[Start EXCERPT PROVIDED]

Birmingham - Today and Tomorrow

In 1974 Birmingham joined Sutton Coldfield in a Metropolitan District still called 'the City of Birmingham' which retains most of the former Councils' powers except for major planning, highways and traffic, police, fire, health. Gas, electricity, and transport have already been taken away. The new District will be one of seven, the largest, in the West Midlands Metropolitan County, an area of nearly 200 square miles containing 2½ million people and including the whole conurbation - Wolverhampton, Dudley, Walsall, Warley/West Bromwich (Sandwell), SolihuIl and Coventry. This Authority will have regional powers and considerable autonomy. Water is to be controlled by wider regional boards, so that Birmingham will lose its Elan/Claerwen and Clywedog undertakings.

[End EXCERPT PROVIDED]

SHORT TASK A: Please rewrite the herbarium records as a JSON list of strings, one string per line and blank lines omitted, starting at the first line of the records and stopping after the line that contains "collector number: 9834".

[Start DATA SHOWN]

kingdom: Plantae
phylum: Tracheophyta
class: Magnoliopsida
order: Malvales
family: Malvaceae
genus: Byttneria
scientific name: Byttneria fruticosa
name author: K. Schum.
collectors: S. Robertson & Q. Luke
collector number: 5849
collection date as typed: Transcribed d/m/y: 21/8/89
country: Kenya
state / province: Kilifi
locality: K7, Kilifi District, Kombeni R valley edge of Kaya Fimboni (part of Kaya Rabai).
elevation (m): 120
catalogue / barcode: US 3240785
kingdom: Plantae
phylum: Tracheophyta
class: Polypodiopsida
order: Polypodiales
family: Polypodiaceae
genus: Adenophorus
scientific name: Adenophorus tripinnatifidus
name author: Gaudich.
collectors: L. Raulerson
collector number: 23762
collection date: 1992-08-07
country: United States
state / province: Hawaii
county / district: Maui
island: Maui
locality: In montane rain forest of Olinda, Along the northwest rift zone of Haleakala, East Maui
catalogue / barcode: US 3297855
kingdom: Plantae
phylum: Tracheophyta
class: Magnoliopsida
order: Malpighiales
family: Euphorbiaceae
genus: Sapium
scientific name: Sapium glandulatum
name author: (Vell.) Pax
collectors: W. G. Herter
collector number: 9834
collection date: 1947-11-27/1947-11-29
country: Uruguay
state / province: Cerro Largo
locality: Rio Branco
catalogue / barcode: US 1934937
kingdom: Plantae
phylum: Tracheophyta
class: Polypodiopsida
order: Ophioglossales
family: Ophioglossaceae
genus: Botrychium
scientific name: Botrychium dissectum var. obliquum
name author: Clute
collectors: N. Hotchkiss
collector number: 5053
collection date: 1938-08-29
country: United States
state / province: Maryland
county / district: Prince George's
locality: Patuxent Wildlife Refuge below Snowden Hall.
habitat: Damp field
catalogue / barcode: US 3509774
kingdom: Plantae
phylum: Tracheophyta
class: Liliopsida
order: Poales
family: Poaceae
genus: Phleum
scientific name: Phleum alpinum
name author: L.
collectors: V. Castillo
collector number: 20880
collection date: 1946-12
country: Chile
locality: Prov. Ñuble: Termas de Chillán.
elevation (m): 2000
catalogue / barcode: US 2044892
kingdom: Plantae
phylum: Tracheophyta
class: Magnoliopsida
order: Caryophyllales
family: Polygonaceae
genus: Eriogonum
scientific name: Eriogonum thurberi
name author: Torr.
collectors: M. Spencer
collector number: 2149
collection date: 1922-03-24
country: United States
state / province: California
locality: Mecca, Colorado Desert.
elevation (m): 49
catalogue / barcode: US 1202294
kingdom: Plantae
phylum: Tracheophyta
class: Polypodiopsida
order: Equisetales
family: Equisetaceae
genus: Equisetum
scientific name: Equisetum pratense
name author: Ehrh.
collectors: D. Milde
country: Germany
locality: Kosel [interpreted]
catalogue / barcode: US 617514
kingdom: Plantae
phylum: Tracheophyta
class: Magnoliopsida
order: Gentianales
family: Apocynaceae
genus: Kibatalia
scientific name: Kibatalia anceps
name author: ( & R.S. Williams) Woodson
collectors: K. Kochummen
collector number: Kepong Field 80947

[End DATA SHOWN]

SHORT TASK B: In the text on Birmingham, which water undertakings will Birmingham lose to the wider regional boards?

FULL RESPONSE A:
[
  "kingdom: Plantae",
  "phylum: Tracheophyta",
  "class: Magnoliopsida",
  "order: Malvales",
  "family: Malvaceae",
  "genus: Byttneria",
  "scientific name: Byttneria fruticosa",
  "name author: K. Schum.",
  "collectors: S. Robertson & Q. Luke",
  "collector number: 5849",
  "collection date as typed: Transcribed d/m/y: 21/8/89",
  "country: Kenya",
  "state / province: Kilifi",
  "locality: K7, Kilifi District, Kombeni R valley edge of Kaya Fimboni (part of Kaya Rabai).",
  "elevation (m): 120",
  "catalogue / barcode: US 3240785",
  "kingdom: Plantae",
  "phylum: Tracheophyta",
  "class: Polypodiopsida",
  "order: Polypodiales",
  "family: Polypodiaceae",
  "genus: Adenophorus",
  "scientific name: Adenophorus tripinnatifidus",
  "name author: Gaudich.",
  "collectors: L. Raulerson",
  "collector number: 23762",
  "collection date: 1992-08-07",
  "country: United States",
  "state / province: Hawaii",
  "county / district: Maui",
  "island: Maui",
  "locality: In montane rain forest of Olinda, Along the northwest rift zone of Haleakala, East Maui",
  "catalogue / barcode: US 3297855",
  "kingdom: Plantae",
  "phylum: Tracheophyta",
  "class: Magnoliopsida",
  "order: Malpighiales",
  "family: Euphorbiaceae",
  "genus: Sapium",
  "scientific name: Sapium glandulatum",
  "name author: (Vell.) Pax",
  "collectors: W. G. Herter",
  "collector number: 9834"
]

FULL RESPONSE B: Its Elan/Claerwen and Clywedog undertakings.